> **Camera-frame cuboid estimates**
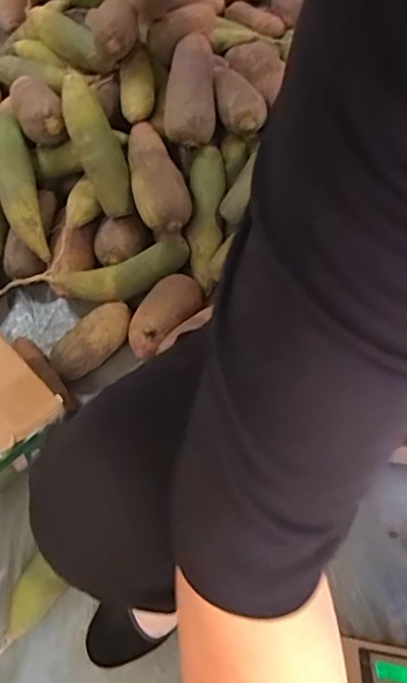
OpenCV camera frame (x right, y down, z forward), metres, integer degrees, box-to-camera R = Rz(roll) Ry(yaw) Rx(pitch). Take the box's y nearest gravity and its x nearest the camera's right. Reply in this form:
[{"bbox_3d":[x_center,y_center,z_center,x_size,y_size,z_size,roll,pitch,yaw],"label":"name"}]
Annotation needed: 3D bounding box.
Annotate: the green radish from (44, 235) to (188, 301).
[{"bbox_3d":[-0.116,-0.100,0.759,0.204,0.047,0.061,-22,68,-6],"label":"green radish"}]

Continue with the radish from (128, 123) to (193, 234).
[{"bbox_3d":[-0.067,-0.234,0.745,0.075,0.057,0.158,-16,80,-4],"label":"radish"}]

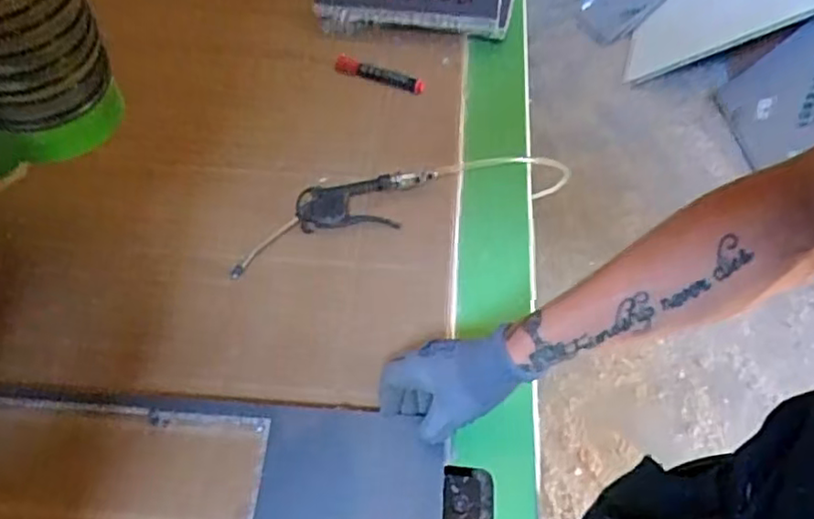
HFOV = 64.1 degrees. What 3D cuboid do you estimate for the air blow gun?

> **WHAT YOU ARE ASKED TO DO**
Only the lines from the one containing "Annotate: the green" through the end of the records are wanted, set down exactly and without their pictures.

> **RESULT OF THIS TASK**
Annotate: the green radish from (44, 235) to (188, 301).
[{"bbox_3d":[-0.116,-0.100,0.759,0.204,0.047,0.061,-22,68,-6],"label":"green radish"}]

Continue with the radish from (128, 123) to (193, 234).
[{"bbox_3d":[-0.067,-0.234,0.745,0.075,0.057,0.158,-16,80,-4],"label":"radish"}]

HFOV = 64.1 degrees. What 3D cuboid do you estimate for the air blow gun?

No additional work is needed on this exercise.